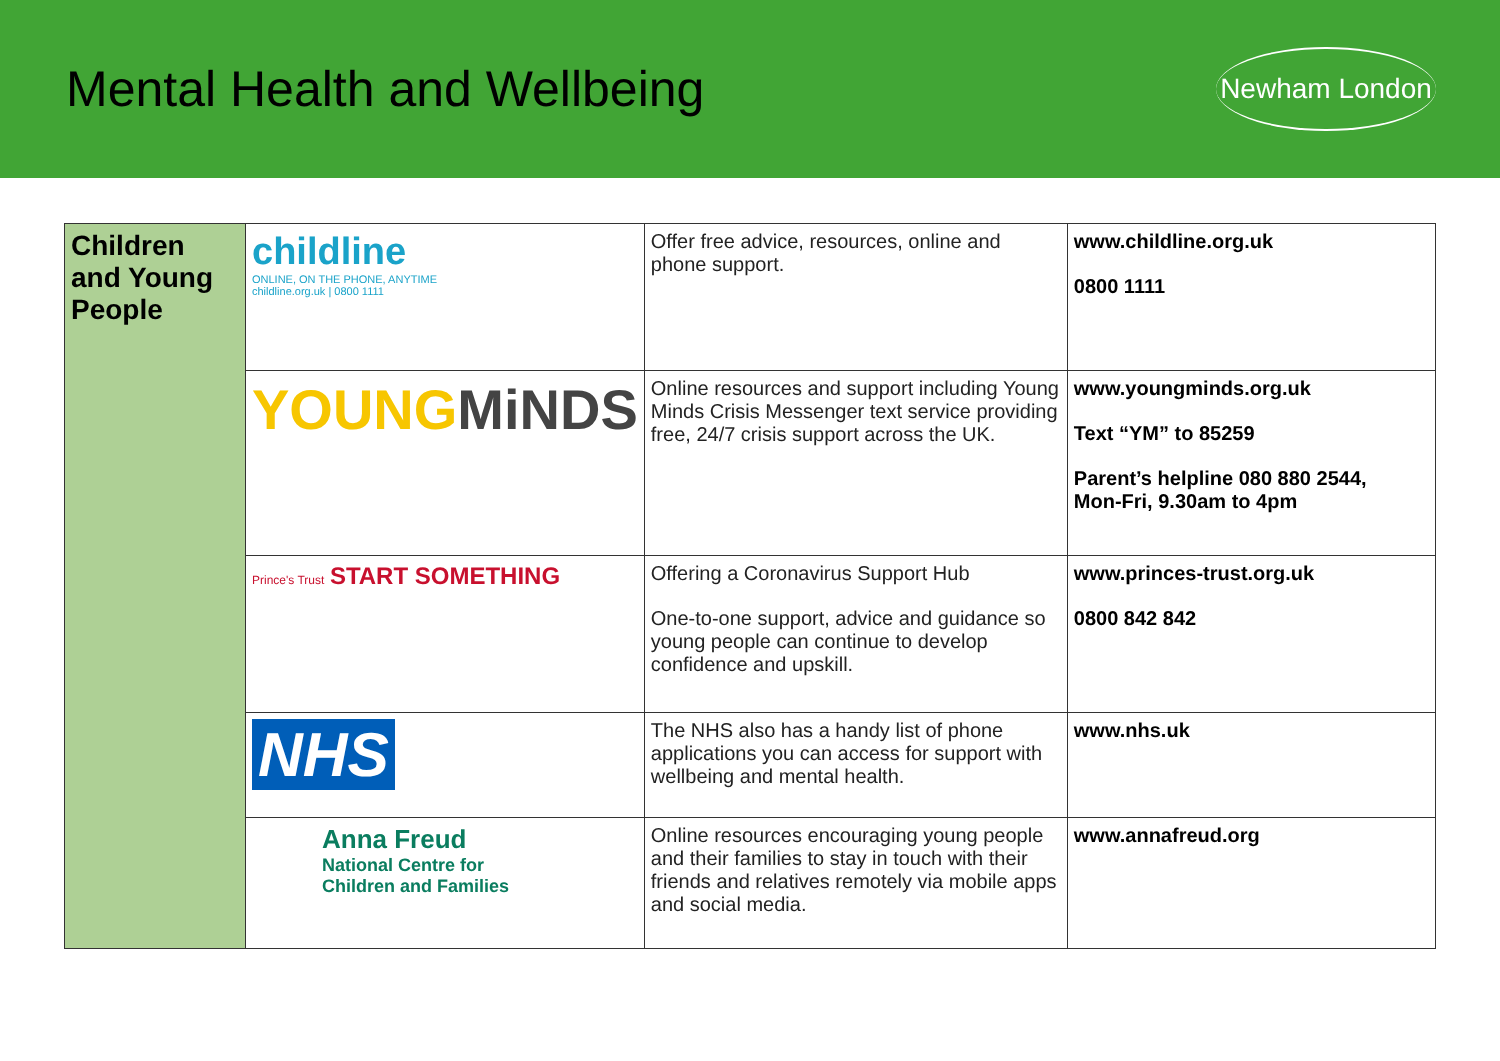Mental Health and Wellbeing
Newham London
| Children and Young People | childline ONLINE, ON THE PHONE, ANYTIME childline.org.uk / 0800 1111 | Offer free advice, resources, online and phone support. | www.childline.org.uk 0800 1111 |
| | YOUNG MiNDS | Online resources and support including Young Minds Crisis Messenger text service providing free, 24/7 crisis support across the UK. | www.youngminds.org.uk Text “YM” to 85259 Parent’s helpline 080 880 2544, Mon-Fri, 9.30am to 4pm |
| | Prince's Trust START SOMETHING | Offering a Coronavirus Support Hub One-to-one support, advice and guidance so young people can continue to develop confidence and upskill. | www.princes-trust.org.uk 0800 842 842 |
| | NHS | The NHS also has a handy list of phone applications you can access for support with wellbeing and mental health. | www.nhs.uk |
| | Anna Freud National Centre for Children and Families | Online resources encouraging young people and their families to stay in touch with their friends and relatives remotely via mobile apps and social media. | www.annafreud.org |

□ □ □ □ □

■ WHAT YOU SHOULD DO ■
Since pictures are not part of the copy, set down only the remaining data exactly.

■ SOLUTION BELOW ■
Mental Health and Wellbeing
Newham London
| Children and Young People | childline ONLINE, ON THE PHONE, ANYTIME childline.org.uk / 0800 1111 | Offer free advice, resources, online and phone support. | www.childline.org.uk 0800 1111 |
| | YOUNG MiNDS | Online resources and support including Young Minds Crisis Messenger text service providing free, 24/7 crisis support across the UK. | www.youngminds.org.uk Text “YM” to 85259 Parent’s helpline 080 880 2544, Mon-Fri, 9.30am to 4pm |
| | Prince's Trust START SOMETHING | Offering a Coronavirus Support Hub One-to-one support, advice and guidance so young people can continue to develop confidence and upskill. | www.princes-trust.org.uk 0800 842 842 |
| | NHS | The NHS also has a handy list of phone applications you can access for support with wellbeing and mental health. | www.nhs.uk |
| | Anna Freud National Centre for Children and Families | Online resources encouraging young people and their families to stay in touch with their friends and relatives remotely via mobile apps and social media. | www.annafreud.org |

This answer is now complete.